- **Instructions to follow**: Please retype the entries below exactly, only from their first line through the line containing "Query Command Trees</span></span>", leaving every picture out.

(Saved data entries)
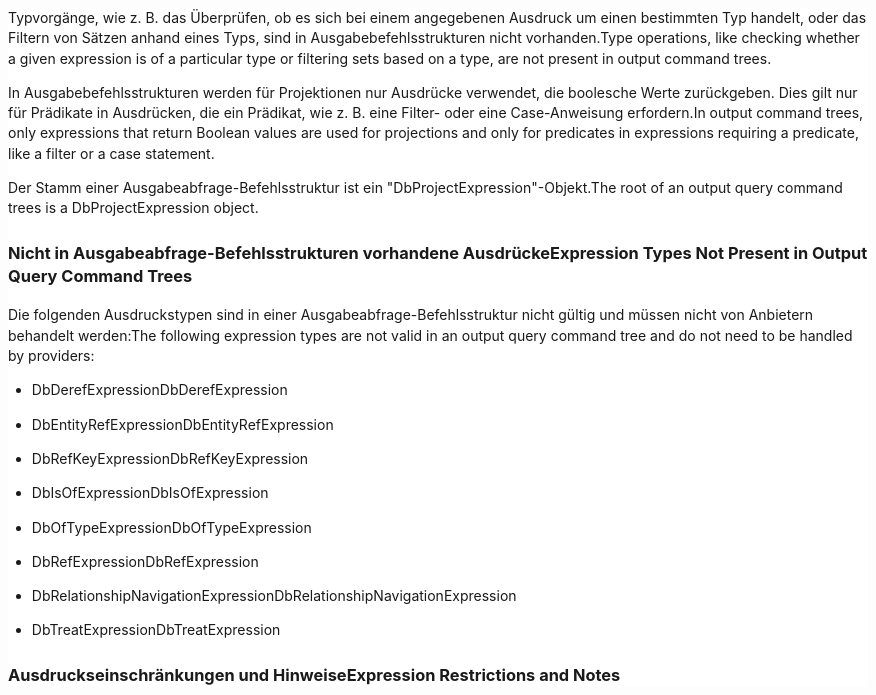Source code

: <span data-ttu-id="f0366-125">Typvorgänge, wie z. B. das Überprüfen, ob es sich bei einem angegebenen Ausdruck um einen bestimmten Typ handelt, oder das Filtern von Sätzen anhand eines Typs, sind in Ausgabebefehlsstrukturen nicht vorhanden.</span><span class="sxs-lookup"><span data-stu-id="f0366-125">Type operations, like checking whether a given expression is of a particular type or filtering sets based on a type, are not present in output command trees.</span></span>

<span data-ttu-id="f0366-126">In Ausgabebefehlsstrukturen werden für Projektionen nur Ausdrücke verwendet, die boolesche Werte zurückgeben. Dies gilt nur für Prädikate in Ausdrücken, die ein Prädikat, wie z. B. eine Filter- oder eine Case-Anweisung erfordern.</span><span class="sxs-lookup"><span data-stu-id="f0366-126">In output command trees, only expressions that return Boolean values are used for projections and only for predicates in expressions requiring a predicate, like a filter or a case statement.</span></span>

<span data-ttu-id="f0366-127">Der Stamm einer Ausgabeabfrage-Befehlsstruktur ist ein "DbProjectExpression"-Objekt.</span><span class="sxs-lookup"><span data-stu-id="f0366-127">The root of an output query command trees is a DbProjectExpression object.</span></span>

### <a name="expression-types-not-present-in-output-query-command-trees"></a><span data-ttu-id="f0366-128">Nicht in Ausgabeabfrage-Befehlsstrukturen vorhandene Ausdrücke</span><span class="sxs-lookup"><span data-stu-id="f0366-128">Expression Types Not Present in Output Query Command Trees</span></span>

<span data-ttu-id="f0366-129">Die folgenden Ausdruckstypen sind in einer Ausgabeabfrage-Befehlsstruktur nicht gültig und müssen nicht von Anbietern behandelt werden:</span><span class="sxs-lookup"><span data-stu-id="f0366-129">The following expression types are not valid in an output query command tree and do not need to be handled by providers:</span></span>

- <span data-ttu-id="f0366-130">DbDerefExpression</span><span class="sxs-lookup"><span data-stu-id="f0366-130">DbDerefExpression</span></span>

- <span data-ttu-id="f0366-131">DbEntityRefExpression</span><span class="sxs-lookup"><span data-stu-id="f0366-131">DbEntityRefExpression</span></span>

- <span data-ttu-id="f0366-132">DbRefKeyExpression</span><span class="sxs-lookup"><span data-stu-id="f0366-132">DbRefKeyExpression</span></span>

- <span data-ttu-id="f0366-133">DbIsOfExpression</span><span class="sxs-lookup"><span data-stu-id="f0366-133">DbIsOfExpression</span></span>

- <span data-ttu-id="f0366-134">DbOfTypeExpression</span><span class="sxs-lookup"><span data-stu-id="f0366-134">DbOfTypeExpression</span></span>

- <span data-ttu-id="f0366-135">DbRefExpression</span><span class="sxs-lookup"><span data-stu-id="f0366-135">DbRefExpression</span></span>

- <span data-ttu-id="f0366-136">DbRelationshipNavigationExpression</span><span class="sxs-lookup"><span data-stu-id="f0366-136">DbRelationshipNavigationExpression</span></span>

- <span data-ttu-id="f0366-137">DbTreatExpression</span><span class="sxs-lookup"><span data-stu-id="f0366-137">DbTreatExpression</span></span>

### <a name="expression-restrictions-and-notes"></a><span data-ttu-id="f0366-138">Ausdruckseinschränkungen und Hinweise</span><span class="sxs-lookup"><span data-stu-id="f0366-138">Expression Restrictions and Notes</span></span>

- **Response box**:
Source code

: <span data-ttu-id="f0366-125">Typvorgänge, wie z. B. das Überprüfen, ob es sich bei einem angegebenen Ausdruck um einen bestimmten Typ handelt, oder das Filtern von Sätzen anhand eines Typs, sind in Ausgabebefehlsstrukturen nicht vorhanden.</span><span class="sxs-lookup"><span data-stu-id="f0366-125">Type operations, like checking whether a given expression is of a particular type or filtering sets based on a type, are not present in output command trees.</span></span>

<span data-ttu-id="f0366-126">In Ausgabebefehlsstrukturen werden für Projektionen nur Ausdrücke verwendet, die boolesche Werte zurückgeben. Dies gilt nur für Prädikate in Ausdrücken, die ein Prädikat, wie z. B. eine Filter- oder eine Case-Anweisung erfordern.</span><span class="sxs-lookup"><span data-stu-id="f0366-126">In output command trees, only expressions that return Boolean values are used for projections and only for predicates in expressions requiring a predicate, like a filter or a case statement.</span></span>

<span data-ttu-id="f0366-127">Der Stamm einer Ausgabeabfrage-Befehlsstruktur ist ein "DbProjectExpression"-Objekt.</span><span class="sxs-lookup"><span data-stu-id="f0366-127">The root of an output query command trees is a DbProjectExpression object.</span></span>

### <a name="expression-types-not-present-in-output-query-command-trees"></a><span data-ttu-id="f0366-128">Nicht in Ausgabeabfrage-Befehlsstrukturen vorhandene Ausdrücke</span><span class="sxs-lookup"><span data-stu-id="f0366-128">Expression Types Not Present in Output Query Command Trees</span></span>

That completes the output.